▶ _DATASET RECORDS_
● ● ● ● ● ● ●

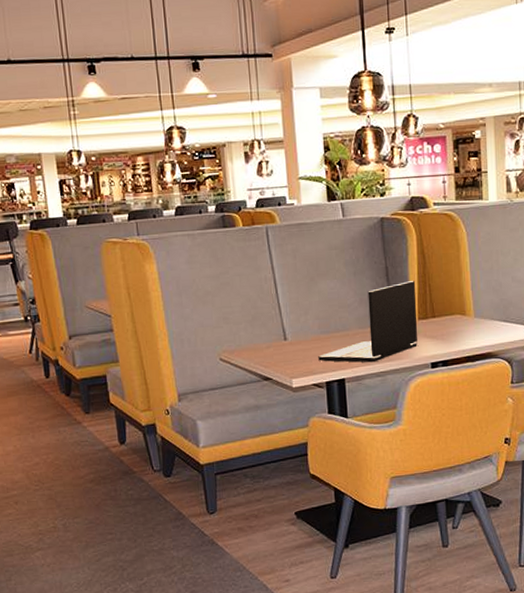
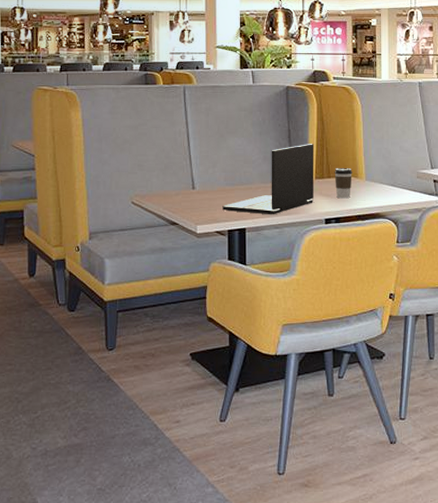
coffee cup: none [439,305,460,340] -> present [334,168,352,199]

● ● ● ● ● ● ●

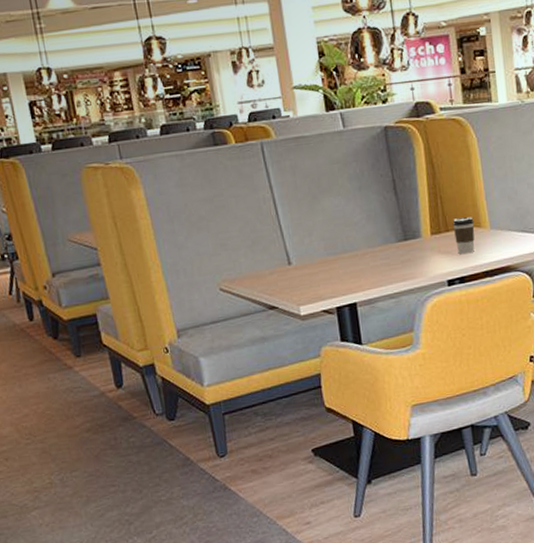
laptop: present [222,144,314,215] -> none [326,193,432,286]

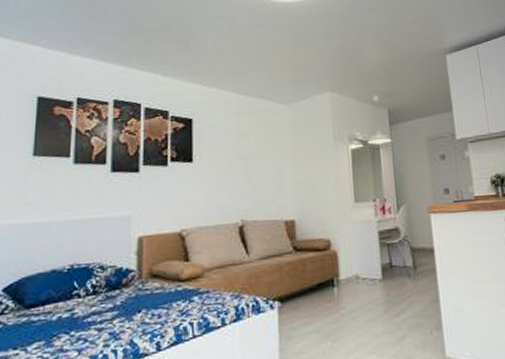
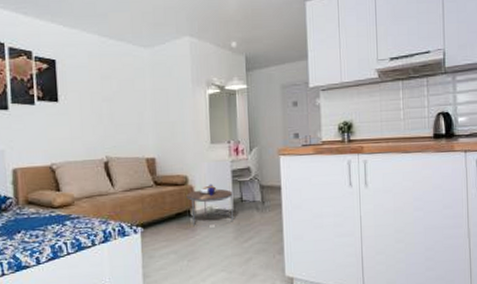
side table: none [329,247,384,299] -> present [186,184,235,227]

● ● ● ● ● ● ●

Beginning with the line above that contains "laptop: present [222,144,314,215]" and finishing with the line that contains "side table: none", print those lines exactly and only. Skip all pictures.

laptop: present [222,144,314,215] -> none [326,193,432,286]

side table: none [329,247,384,299] -> present [186,184,235,227]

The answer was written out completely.